DOCUMENT SEGMENT ::
*SPOILER ALERT*
I sat down to watch the penultimate episode of one of my favourite shows, This is Us. I knew what the episode was all about. ‘The Train’ was an ode to Rebecca, the Pearson family matriarch who was inevitably going to die at the end of the episode. Because the show can get a little too emotional, I prepared myself by reading some reviews about the episode (I don’t mind spoilers). I shed a few tears here and there. When Malik showed up and proposed to Deja and when Rebecca was told that Jack died. But at exactly 39:43, I completely crumbled. As soon as Randal uttered I want to say the perfect thing to you, Mom, I couldn’t hold it together any longer. My tear reserves completely emptied and I had to pause the episode.
This was so hard for me to watch because of the complicated relationship I have with my mom and my not being ready to let go of this show that allowed me to pretend that Jack, Rebecca, Miguel, Beth, and Randall were also my parents in my head for an hour every week. I know it’s Television, but throughout all six seasons of This is Us, I was allowed to dream about what life could have been had I been a member of the Pearson clan.
Watching Randall piece together his final speech during his mom’s final moments, my heart couldn’t help but break for him. Of the Big Three, he was the only one who consistently had an amazing relationship with his mother (minus the season one William episode). Randal and Rebecca were tight. They had the sort of parent-child relationship that feels impossible to attain. Despite not having carried and given birth to him, it was clear that Rebecca LOVED her son with every fiber of her being. I couldn’t imagine what it would be like for someone who had such a tight-knit, lifelong bond with a parent to lose them. Even now as the shock of the episode has worn off, I’m still thinking of Randall and a sliver of my heart can’t help but feel a little jealous of his loss.

Records in a dataset:
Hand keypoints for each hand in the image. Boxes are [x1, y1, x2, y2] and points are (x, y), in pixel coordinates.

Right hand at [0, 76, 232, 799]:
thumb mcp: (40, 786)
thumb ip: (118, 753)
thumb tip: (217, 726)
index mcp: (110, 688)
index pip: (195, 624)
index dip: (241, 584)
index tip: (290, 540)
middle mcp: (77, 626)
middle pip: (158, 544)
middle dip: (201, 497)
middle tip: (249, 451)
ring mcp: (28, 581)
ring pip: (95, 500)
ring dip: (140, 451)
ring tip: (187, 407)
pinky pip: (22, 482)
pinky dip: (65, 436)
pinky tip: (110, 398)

EXERCISE :: Copy the This is Us essay between "This was so" and "the Pearson clan.", inclusive, substituting "TV" for "Television".

ANSWER FOR THE TASK ::
This was so hard for me to watch because of the complicated relationship I have with my mom and my not being ready to let go of this show that allowed me to pretend that Jack, Rebecca, Miguel, Beth, and Randall were also my parents in my head for an hour every week. I know it’s TV, but throughout all six seasons of This is Us, I was allowed to dream about what life could have been had I been a member of the Pearson clan.